Each line that has the string "STAGE" must be copied from the records below.

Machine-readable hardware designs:
::::::::::
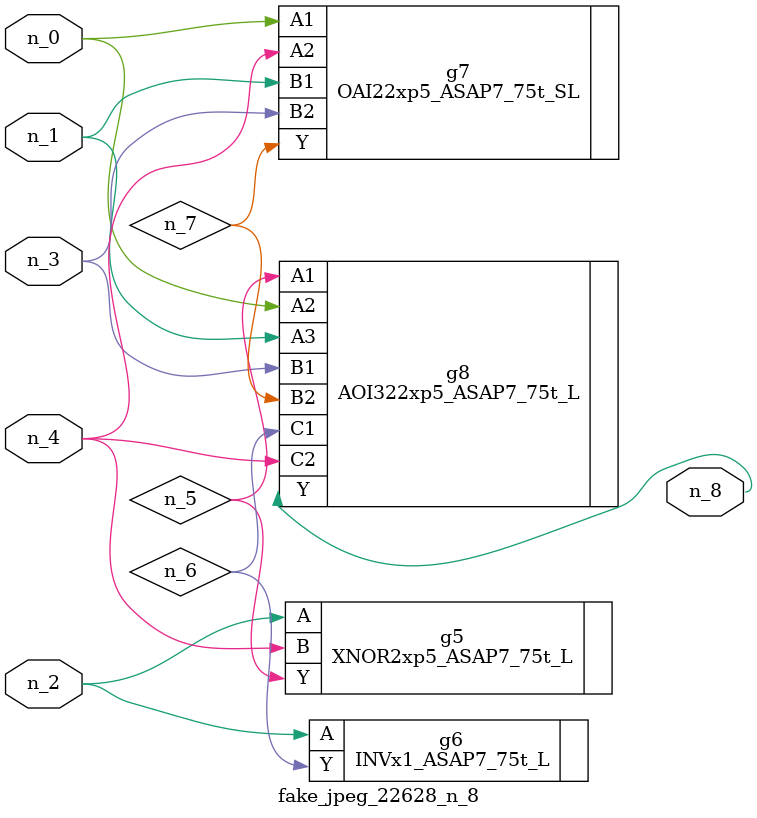
<source format=v>
module fake_jpeg_22628_n_8 (n_3, n_2, n_1, n_0, n_4, n_8);

input n_3;
input n_2;
input n_1;
input n_0;
input n_4;

output n_8;

wire n_6;
wire n_5;
wire n_7;

XNOR2xp5_ASAP7_75t_L g5 ( 
.A(n_2),
.B(n_4),
.Y(n_5)
);

INVx1_ASAP7_75t_L g6 ( 
.A(n_2),
.Y(n_6)
);

OAI22xp5_ASAP7_75t_SL g7 ( 
.A1(n_0),
.A2(n_4),
.B1(n_1),
.B2(n_3),
.Y(n_7)
);

AOI322xp5_ASAP7_75t_L g8 ( 
.A1(n_5),
.A2(n_0),
.A3(n_1),
.B1(n_3),
.B2(n_7),
.C1(n_6),
.C2(n_4),
.Y(n_8)
);


endmodule
</source>
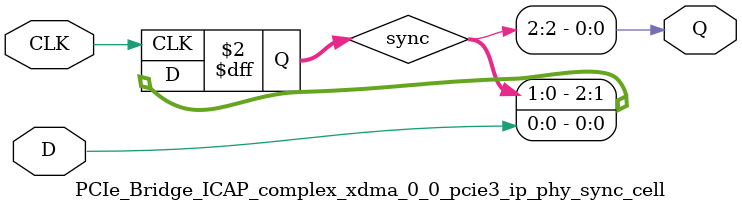
<source format=v>





`timescale 1ps / 1ps



//-------------------------------------------------------------------------------------------------
//  Synchronizer Library Module
//-------------------------------------------------------------------------------------------------
module PCIe_Bridge_ICAP_complex_xdma_0_0_pcie3_ip_phy_sync_cell #
(
    parameter integer STAGE = 2
)
(
    //-------------------------------------------------------------------------- 
    //  Input Ports
    //-------------------------------------------------------------------------- 
    input                               CLK,
    input                               D,
    
    //-------------------------------------------------------------------------- 
    //  Output Ports
    //-------------------------------------------------------------------------- 
    output                              Q
);

    //-------------------------------------------------------------------------- 
    //  Synchronized Signals
    //--------------------------------------------------------------------------  
    (* KEEP = "TRUE", ASYNC_REG = "TRUE", SHIFT_EXTRACT = "NO" *) reg [STAGE:0] sync;                                                            



//--------------------------------------------------------------------------------------------------
//  Synchronizier
//--------------------------------------------------------------------------------------------------
always @ (posedge CLK)
begin

    sync <= {sync[(STAGE-1):0], D};
            
end   



//--------------------------------------------------------------------------------------------------
//  Generate Output
//--------------------------------------------------------------------------------------------------
assign Q = sync[STAGE];


endmodule


</source>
::::::::::
**Exercise answer**
    parameter integer STAGE = 2
    (* KEEP = "TRUE", ASYNC_REG = "TRUE", SHIFT_EXTRACT = "NO" *) reg [STAGE:0] sync;                                                            
    sync <= {sync[(STAGE-1):0], D};
assign Q = sync[STAGE];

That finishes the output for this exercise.